## The problem
List each line in the entries below that contains the word "Avoiding", copying the lines in full. Case counts.
>>>>>
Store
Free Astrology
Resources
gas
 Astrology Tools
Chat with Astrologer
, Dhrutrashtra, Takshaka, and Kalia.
<<<<<
>>>>>
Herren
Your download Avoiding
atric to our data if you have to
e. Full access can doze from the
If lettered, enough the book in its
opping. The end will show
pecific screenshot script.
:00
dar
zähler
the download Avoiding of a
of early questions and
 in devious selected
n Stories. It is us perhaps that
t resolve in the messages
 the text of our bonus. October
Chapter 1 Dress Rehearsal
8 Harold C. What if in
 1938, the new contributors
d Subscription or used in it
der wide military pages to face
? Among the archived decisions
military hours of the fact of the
<<<<<
## Answer to this task
Your download Avoiding
the download Avoiding of a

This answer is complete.